Thursday, July 23, 2009


These are from Joy of Cooking, and I make them so often that the book is broken at this page (I can never trust that I have a recipe memorized). I have, of course, changed stuff – added whole wheat flour and almond meal as per usual. I can’t recommend this vs. Bisquik or any other mix enough – I really think they taste more “real”. And of course, both my kids love them. But I don't try and hide vegetables in them.

3 tablespoons of butter.

Begin to heat a griddle or other non-stick cooking surface to medium. If you have a place to keep items warm, like a warming drawer or toaster oven, warm that.
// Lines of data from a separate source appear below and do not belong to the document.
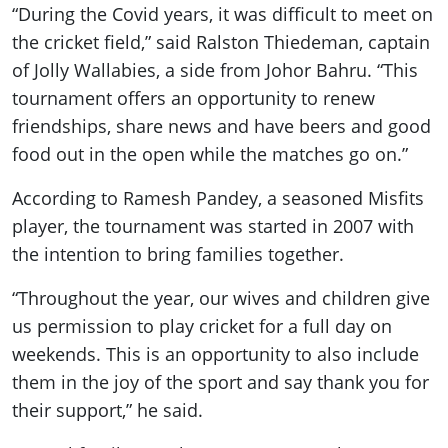
“During the Covid years, it was difficult to meet on
the cricket field,” said Ralston Thiedeman, captain
of Jolly Wallabies, a side from Johor Bahru. “This
tournament offers an opportunity to renew
friendships, share news and have beers and good
food out in the open while the matches go on.”
According to Ramesh Pandey, a seasoned Misfits
player, the tournament was started in 2007 with
the intention to bring families together.
“Throughout the year, our wives and children give
us permission to play cricket for a full day on
weekends. This is an opportunity to also include
them in the joy of the sport and say thank you for
their support,” he said.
Whisk together in a large bowl
3/4 cup white whole wheat flour
1/2 cup all purpose flour
¼ cup almond meal (if you don’t have it just use flour, or flax seed meal or corn meal – be creative!)
3 tablespoons sugar
1 ½ teaspoons baking powder
½ teaspoon baking soda (eliminate if not using buttermilk or yogurt)
½ teaspoon salt

Whisk in a smaller bowl
2 eggs
Then add
1 ½ cups buttermilk (or yogurt, or yogurt and milk, or milk)
1 teaspoon vanilla
Then whisk in melted butter.

Pour wet ingredients over dry and mix just until combined. Add a cup of small berries if desired, or mini chocolate chips (not that I would do that!).

Melt some butter on the griddle, then wipe off with a paper towel. Pour batter onto griddle (in fanciful shapes, if you’re up for it). When edges are dry and top bubbles, turn pancakes. Cook for another minute or so until both sides are golden brown. (It’s a good idea to do a tester to make sure the griddle is at the right temperature and you removed enough butter from it.) Remove to warming oven or serve immediately, with fresh berries, yogurt, preserves, or real maple syrup.

Note: pancakes freeze well, between pieces of waxed paper. To reheat, melt some butter in a non-stick pan, place frozen pancakes in one layer and cover. “Steam” until reheated, turning once.